China’s top diplomat has begun his annual New Year tour of Africa, with a focus on strengthening access to strategic trade corridors across eastern and southern Africa as Beijing moves to secure key shipping routes and resource supply lines.
Foreign Minister Wang Yi opened the 2025 tour with visits to Namibia, the Republic of Congo, Chad and Nigeria. He is expected to travel on to Ethiopia, Africa’s fastest-growing large economy; Somalia, which sits along vital global shipping lanes in the Horn of Africa; Tanzania, a logistics gateway linking mineral-rich central Africa to the Indian Ocean; and Lesotho, a southern African economy grappling with tighter U.S. trade measures.

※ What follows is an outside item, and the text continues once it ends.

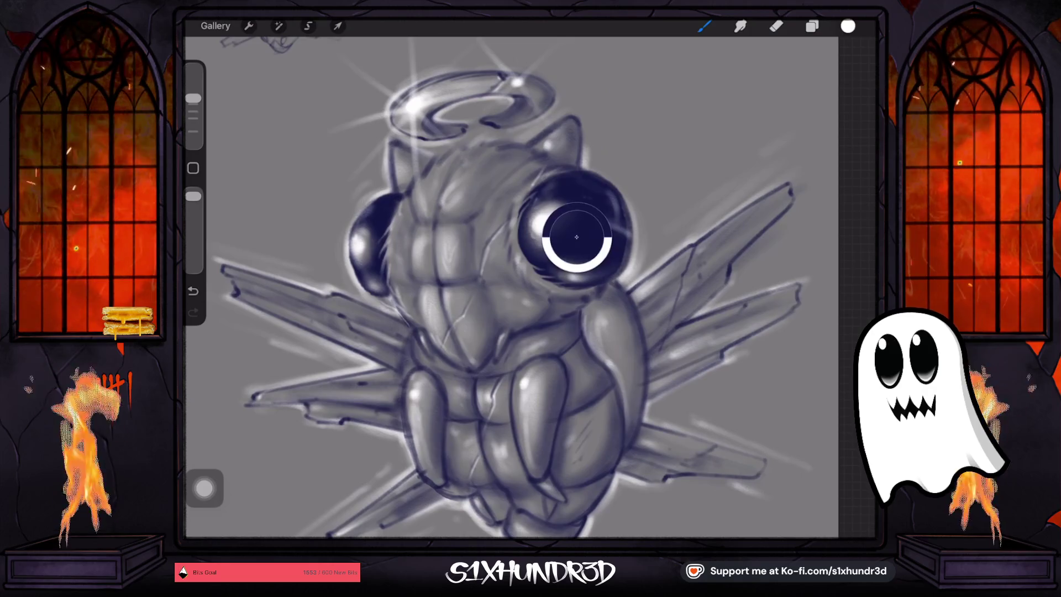
left_click(704, 26)
left_click(747, 185)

The tour runs until January 12.
China, the world’s largest bilateral lender, is facing increased competition from the European Union in financing African infrastructure, as several countries weighed down by pandemic-era debt now seek direct investment rather than loans.
A spokesperson for China’s foreign ministry said the visit aims to deepen political trust and cooperation, adding that it would “strengthen exchanges and mutual understanding between the two great civilisations of China and Africa.”
China is actively developing new strategic trade routes in Africa under its Belt and Road Initiative (BRI) due to a combination of geopolitical competition, the need for enhanced efficiency and security, and the desire to access new markets and critical raw materials. The “old routes” are often insufficient for China’s current strategic and economic goals.